Ao ver a euforia com que o público
recebeu esse espetáculo, tive a convicção de que Grotowski estava totalmente certo:
não podemos estagnar a nossa arte em função de velhos paradigmas, não devemos
ceder em momentos de crise nem quando faltam políticas culturais mais
abrangentes. Sigamos em frente!
Quando
levamos o espetáculo do Teatro Glauce Rocha para a Sala Baden Powell perdemos volume
de espaço cênico. A Sala Baden foi projetada para acolher shows musicais, e por
isso tivemos que adequar nosso trabalho a um espaço menor. Todo meu empenho
como diretora foi focado na interpretação dos atores.
Sobre a
crítica:
Defendo a necessidade de bons críticos de teatro para a mediação com o público leigo e para o registro reflexivo da nossa história teatral. Conheço alguns críticos que muito admiro. Destaco, no passado, Yan Michalski, que, mais do que um crítico, foi um grande apaixonado pelo teatro. Ele conhecia profundamente o universo sobre o qual escrevia. Às vezes assistia duas ou três vezes o mesmo espetáculo, antes de fazer uma crítica. Gostava, também, de escrever mais de uma crítica sobre o mesmo espetáculo, pois não comentava apenas um espetáculo em si, mas o inseria no contexto histórico e no panorama da época, além de mostrar sua importância na trajetória dos artistas envolvidos, que, quando não os conhecia, fazia questão de conhecê-los para captar seus depoimentos. Em seus texto, Yan dava conta, ainda, dos rumos do teatro brasileiro como atividade artística e profissional.
Ao
iniciar a minha carreira, eu o procurei e ele me recebeu com um sorriso largo e
curioso.
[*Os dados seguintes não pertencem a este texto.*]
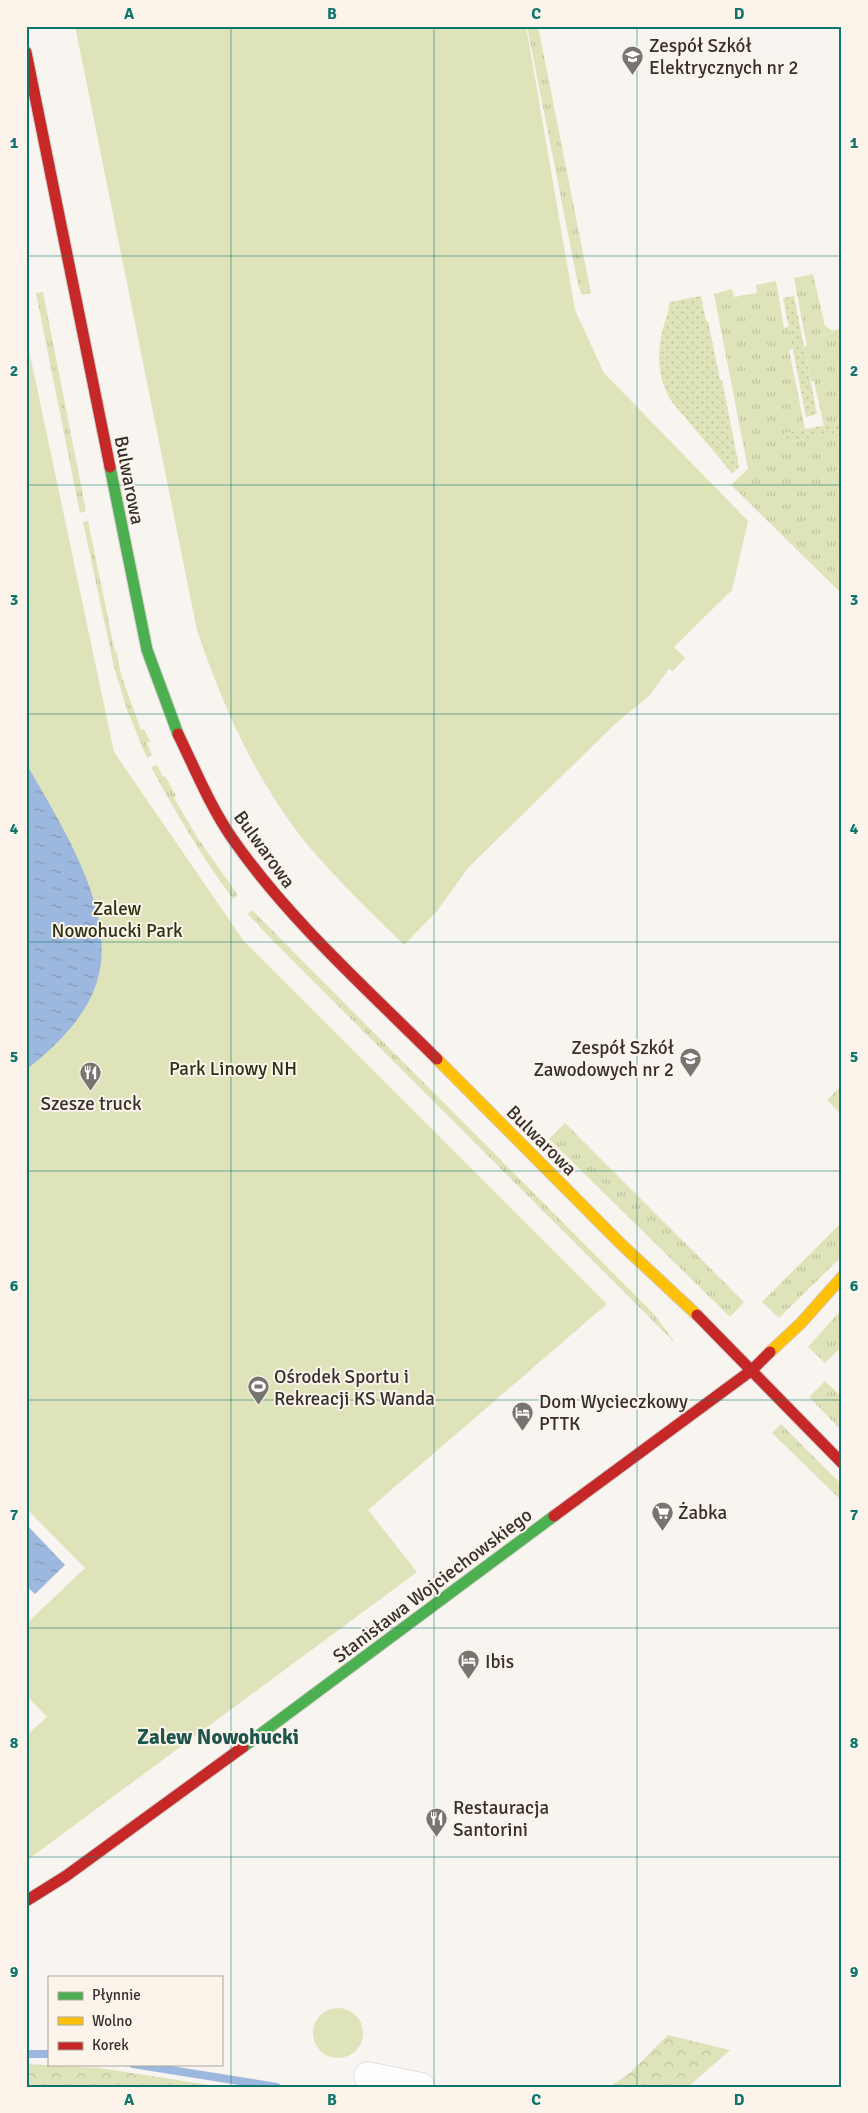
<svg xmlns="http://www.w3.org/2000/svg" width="868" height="2113" font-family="Signika,sans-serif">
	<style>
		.grass { fill: url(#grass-tufts) }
		.forest { fill: url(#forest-crowns) }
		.park { fill: #dee3ba }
		.garden { fill: url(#garden-dots) }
		.water { fill: url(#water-ripples) }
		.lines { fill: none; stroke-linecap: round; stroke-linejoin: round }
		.stream { stroke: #9db8de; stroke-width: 8 }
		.street-casing { stroke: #d1ceca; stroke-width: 29 }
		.fast-casing { stroke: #d1ceca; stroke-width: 13 }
		.slow-casing { stroke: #d1ceca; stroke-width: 13 }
		.jam-casing { stroke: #d1ceca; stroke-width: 13 }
		.street { stroke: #fefdfd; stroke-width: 28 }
		.fast { stroke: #4caf50; stroke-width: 11 }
		.slow { stroke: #ffc107; stroke-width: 11 }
		.jam { stroke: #c62828; stroke-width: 11 }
		.grid { fill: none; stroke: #0f766e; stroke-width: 1; stroke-opacity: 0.55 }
		.labels { text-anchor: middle; stroke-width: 4; stroke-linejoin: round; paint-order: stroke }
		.poi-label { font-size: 19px; fill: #33302d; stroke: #fcf4eb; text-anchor: start }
		.street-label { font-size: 19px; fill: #33302d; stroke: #fcf4eb }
		.park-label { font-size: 19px; fill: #2c3112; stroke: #fcf4eb }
		.quarter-label { font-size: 21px; font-weight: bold; fill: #1d544b; stroke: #fcf4eb }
		.neatline { fill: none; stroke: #0f766e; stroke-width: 2 }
		.grid-label { font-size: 16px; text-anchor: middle; font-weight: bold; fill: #0f766e }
	</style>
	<defs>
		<pattern id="grass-tufts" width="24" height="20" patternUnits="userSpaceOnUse" patternTransform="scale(1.25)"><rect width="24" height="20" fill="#dee3ba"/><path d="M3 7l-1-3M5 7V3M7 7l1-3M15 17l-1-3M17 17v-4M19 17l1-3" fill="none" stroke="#bfc3a0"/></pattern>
		<pattern id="forest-crowns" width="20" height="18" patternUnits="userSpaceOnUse" patternTransform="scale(1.25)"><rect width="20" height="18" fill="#dee3ba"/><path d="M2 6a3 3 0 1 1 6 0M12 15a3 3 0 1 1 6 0" fill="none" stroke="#bfc3a0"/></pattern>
		<pattern id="garden-dots" width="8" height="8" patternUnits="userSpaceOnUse" patternTransform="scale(1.25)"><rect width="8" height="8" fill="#dee3ba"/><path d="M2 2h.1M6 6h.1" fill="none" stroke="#bfc3a0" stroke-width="1.8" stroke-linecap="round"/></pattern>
		<pattern id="water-ripples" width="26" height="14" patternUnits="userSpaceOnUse" patternTransform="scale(1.25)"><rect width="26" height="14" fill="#9db8de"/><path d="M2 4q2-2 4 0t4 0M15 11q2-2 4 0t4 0" fill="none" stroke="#8196b4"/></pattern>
	</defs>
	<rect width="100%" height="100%" fill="#f8f4ef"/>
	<path class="grass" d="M527,26h11l53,267 -9,2 -4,-11z
		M813,274l12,52 8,5 9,-3v94l-18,4 -10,-45h-3l-7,-34 3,-1 -13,-68z
		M776,281l8,47 5,-1 4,22 -4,1 16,79 -20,4 3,9 54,-10v162l-111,-109 17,-16 -34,-175 18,-5 2,8 23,-4 -1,-8z
		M43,292l43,219 -6,2 -44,-220z
		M88,521l27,131h2l4,23 20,55 3,-1 6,12 -3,2 5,12 -5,3 -20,-48 -13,-43 -31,-145z
		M157,765l6,12 2,-1 11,20 -2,2 25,42 39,55 -5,4c-31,-42 -57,-86 -82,-132z
		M252,910l403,405 21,29 -405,-405 -23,-25z
		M842,1085v30l-15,-15z
		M565,1123l179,179 -14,15 -181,-178z
		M842,1222v34l-63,62 -17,-16z
		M842,1309v37l-17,17 -17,-16z
		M825,1381l17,16v34l-33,-34z
		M781,1424l61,61v16l-70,-68z"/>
	<path class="forest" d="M668,2035l62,15 -42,37h-79l21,-14z
		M26,2064l73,4 124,19h-197z"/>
	<path class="park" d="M75,26h451l49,284 29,63 144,148 -16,69 -58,57 11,11 -12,13 -4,-2 -20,27 -33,27 -148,145 -31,43 -33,34c-33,-33 -68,-66 -98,-102 -51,-64 -83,-136 -109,-213z
		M26,336l88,416 129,188 364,364 -239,206 49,62 -391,289v-125l21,-19 -21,-22v-71l59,-56 -59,-60z
		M313 2033a25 25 0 1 1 50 0a25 25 0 1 1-50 0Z"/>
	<path class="garden" d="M701,296l5,25h2l12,59h2l17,87 -7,6 -60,-71c-18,-28 -15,-60 -4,-89 1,-5 0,-6 2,-11z
		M794,296l23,118 -11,3 -23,-119z
		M842,422v10l-55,10 -2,-9z"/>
	<path class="water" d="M26,763c33,59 91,145 72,215 -10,38 -42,68 -72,92z
		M26,1524l39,41 -30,29 -9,-8z"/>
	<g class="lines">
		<path class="stream" d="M26,2054h23
			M133,2064l144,23"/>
		<defs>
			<path id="street" d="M368,2076l53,11"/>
			<path id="fast" d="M110,467l37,183 31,84
				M243,1747l311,-231"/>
			<path id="slow" d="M437,1059l184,185 76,71
				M770,1352l31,-29 41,-46"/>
			<path id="jam" d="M26,52l84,415
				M178,734c17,35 32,72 54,104 56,81 135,151 205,221
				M697,1315l145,148
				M554,1516l198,-146 18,-18
				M26,1901l40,-25 177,-129"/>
		</defs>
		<use href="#street" class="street-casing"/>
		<use href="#fast" class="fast-casing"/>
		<use href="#slow" class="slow-casing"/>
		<use href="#jam" class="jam-casing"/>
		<use href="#street" class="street"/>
		<use href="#fast" class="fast"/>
		<use href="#slow" class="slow"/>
		<use href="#jam" class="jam"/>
	</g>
	<path class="grid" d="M231,26v2061M434,26v2061M637,26v2061M26,256h816M26,485h816M26,714h816M26,942h816M26,1171h816M26,1400h816M26,1628h816M26,1857h816"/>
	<defs>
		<symbol id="school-pin" viewBox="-11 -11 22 30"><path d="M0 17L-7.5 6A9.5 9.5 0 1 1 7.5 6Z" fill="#787571" stroke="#fcf4eb"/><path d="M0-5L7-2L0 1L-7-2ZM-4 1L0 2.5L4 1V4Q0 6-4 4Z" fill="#fff"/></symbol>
		<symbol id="restaurant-pin" viewBox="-11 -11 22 30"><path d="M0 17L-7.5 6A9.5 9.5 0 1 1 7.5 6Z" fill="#787571" stroke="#fcf4eb"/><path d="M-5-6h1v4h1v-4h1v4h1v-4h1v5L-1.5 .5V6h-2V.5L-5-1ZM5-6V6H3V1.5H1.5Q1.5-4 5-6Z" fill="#fff"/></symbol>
		<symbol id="stadium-pin" viewBox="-11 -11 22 30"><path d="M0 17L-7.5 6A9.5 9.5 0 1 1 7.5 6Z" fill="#787571" stroke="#fcf4eb"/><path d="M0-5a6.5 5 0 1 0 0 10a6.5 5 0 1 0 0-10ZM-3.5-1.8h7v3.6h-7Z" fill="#fff"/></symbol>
		<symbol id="hotel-pin" viewBox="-11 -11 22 30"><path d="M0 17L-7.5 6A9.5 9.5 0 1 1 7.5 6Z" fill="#787571" stroke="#fcf4eb"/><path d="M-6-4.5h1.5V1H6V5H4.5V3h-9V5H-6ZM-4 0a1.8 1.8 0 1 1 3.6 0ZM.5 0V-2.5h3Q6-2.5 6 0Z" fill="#fff"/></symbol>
		<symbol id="supermarket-pin" viewBox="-11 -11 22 30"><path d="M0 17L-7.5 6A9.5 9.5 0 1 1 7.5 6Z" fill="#787571" stroke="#fcf4eb"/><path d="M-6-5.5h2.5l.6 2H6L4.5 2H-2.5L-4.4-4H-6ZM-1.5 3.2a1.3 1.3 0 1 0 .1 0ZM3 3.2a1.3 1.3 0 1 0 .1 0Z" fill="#fff"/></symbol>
	</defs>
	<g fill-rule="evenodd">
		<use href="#school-pin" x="620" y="44" width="25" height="34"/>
		<use href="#school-pin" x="678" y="1046" width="25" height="34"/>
		<use href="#restaurant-pin" x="78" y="1060" width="25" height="34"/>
		<use href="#stadium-pin" x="246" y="1374" width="25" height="34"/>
		<use href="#hotel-pin" x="510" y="1400" width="25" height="34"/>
		<use href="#supermarket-pin" x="650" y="1500" width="25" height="34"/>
		<use href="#hotel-pin" x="456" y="1648" width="25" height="34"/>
		<use href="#restaurant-pin" x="424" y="1806" width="25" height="34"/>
	</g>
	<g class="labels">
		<g class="poi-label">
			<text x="649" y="52">Zespół Szkół<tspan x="649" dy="22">Elektrycznych nr 2</tspan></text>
			<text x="674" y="1054" text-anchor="end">Zespół Szkół<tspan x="674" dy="22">Zawodowych nr 2</tspan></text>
			<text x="91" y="1110" text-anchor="middle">Szesze truck</text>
			<text x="274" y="1383">Ośrodek Sportu i<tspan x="274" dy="22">Rekreacji KS Wanda</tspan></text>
			<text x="539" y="1408">Dom Wycieczkowy<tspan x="539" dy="22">PTTK</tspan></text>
			<text x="678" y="1519">Żabka</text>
			<text x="485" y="1668">Ibis</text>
			<text x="453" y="1814">Restauracja<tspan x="453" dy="22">Santorini</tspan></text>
		</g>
		<g class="street-label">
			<text transform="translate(130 480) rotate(79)" y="7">Bulwarowa</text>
			<text transform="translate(265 849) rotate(54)" y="7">Bulwarowa</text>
			<text transform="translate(542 1140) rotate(45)" y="7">Bulwarowa</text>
			<text transform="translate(432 1585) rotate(-37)" y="7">Stanisława Wojciechowskiego</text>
		</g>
		<g class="park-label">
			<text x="117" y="915">Zalew<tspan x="117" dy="22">Nowohucki Park</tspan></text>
			<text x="233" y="1075">Park Linowy NH</text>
		</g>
		<g class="quarter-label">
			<text x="218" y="1744">Zalew Nowohucki</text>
		</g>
	</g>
	<rect width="868" height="2113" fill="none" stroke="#fcf4eb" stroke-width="55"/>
	<rect x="48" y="1976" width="175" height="90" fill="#fcf4eb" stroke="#aca69f"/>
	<rect x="58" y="1992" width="25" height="8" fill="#4caf50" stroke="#aca69f"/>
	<text x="92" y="2000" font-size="15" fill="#33302d">Płynnie</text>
	<rect x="58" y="2017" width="25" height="8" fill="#ffc107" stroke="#aca69f"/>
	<text x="92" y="2026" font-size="15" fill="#33302d">Wolno</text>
	<rect x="58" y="2042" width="25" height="8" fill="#c62828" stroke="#aca69f"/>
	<text x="92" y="2050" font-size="15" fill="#33302d">Korek</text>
	<rect x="28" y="28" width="812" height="2058" class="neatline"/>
	<g class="grid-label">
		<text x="129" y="19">A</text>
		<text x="332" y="19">B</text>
		<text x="536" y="19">C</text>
		<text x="739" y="19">D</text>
		<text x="14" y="148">1</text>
		<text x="854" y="148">1</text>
		<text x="14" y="376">2</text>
		<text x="854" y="376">2</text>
		<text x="14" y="605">3</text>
		<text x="854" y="605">3</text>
		<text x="14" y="834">4</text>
		<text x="854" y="834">4</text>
		<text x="14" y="1062">5</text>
		<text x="854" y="1062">5</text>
		<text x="14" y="1291">6</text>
		<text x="854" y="1291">6</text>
		<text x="14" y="1520">7</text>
		<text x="854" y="1520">7</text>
		<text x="14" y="1748">8</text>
		<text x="854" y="1748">8</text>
		<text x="14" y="1977">9</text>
		<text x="854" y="1977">9</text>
		<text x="129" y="2105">A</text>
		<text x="332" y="2105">B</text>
		<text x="536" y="2105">C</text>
		<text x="739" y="2105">D</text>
	</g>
</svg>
Logo começou a me fazer perguntas, a respeito de minhas experiências e
sobre os cursos que eu havia frequentado no exterior. Yan buscava conhecer
todos os grupos profissionais de teatro e também os novos talentos,
acompanhando as suas trajetórias. Hoje, em alguns críticos, sinto até um certo
desprazer pelo ofício e uma indiferença ou desprezo leviano pelo que não
conhecem. Hoje somos nós, os artistas, que já no fim de nossas temporadas temos
que insistir em convidá-los.
Sobre o passado:
Lembro-me
com saudades do meu primeiro trabalho como produtora em 1985, com o espetáculo Bailei
na curva, que mesmo encenado por um grupo de jovens atores e atrizes cariocas,
recém formados pela Escola de Teatro Martins Penna (turma do diretor José
Wilker), venceu o edital do Glauce Rocha. Tivemos a presença de toda a crítica
do Rio de Janeiro, quando não na estreia, ainda no período das primeiras
apresentações. Iniciamos com o nome de Grupo Depois do Baile, que permanece até
hoje como nome fantasia da atual Cia. Fanfarra Carioca.
Com uma
verba mínima também, o cenário de Bailei na curva, assinado por José
Dias, restringia-se somente a oito carteiras escolares instaladas em cena – e mais
nada, seguindo a fórmula do “teatro pobre” de Grotowski. Os figurinos foram
comprados em brechós. Em síntese, uma produção realizada com parcos recursos. Mas
foi nesse formato, com uma temporada de dois meses, de quarta-feira a Domingo, o
espetáculo de um grupo desconhecido e iniciante recebeu logo na primeira
semana, várias críticas positivas. Conquistou quase todos os prêmios da época,
como o Prêmio INACEN de Melhor Espetáculo do Ano, além de ter participado do IX
FITEI, no Porto/Portugal.
Na crítica que recebemos do Macksen Luiz (postada abaixo) ele iniciou dizendo: O que mais me atrai em Bailei na curva, é a absoluta ausência de pretensão.
Será
que os valores daquela época mudaram? O espetáculo As festas da Tia
Ciata, assim como o premiado Bailei na Curva, é também um
espetáculo despretensioso.
Conclusão:
Temos que buscar por temporadas dinâmicas, porém mais longas (com duração de dois a três meses). Lamento pela existência de velhos paradigmas que restringem o mercado teatral. Temos que buscar diversidade criativa – e promover mais inclusão do que exclusão.
Segue abaixo algumas fotos e críticas do meu baú de memórias e do histórico da Fanfarra Carioca (Nome fantasia Depois do Baile).
Parabéns um baú de belas e variadas experiências, com premiações e muito sucesso ao longo da sua trajetória! Mas, o que mais chama atenção é a dedicação de uma vida inteira ao palco, ao teatro, à arte e cultura! Jussara Nunes
ResponderExcluirMuito obrigada.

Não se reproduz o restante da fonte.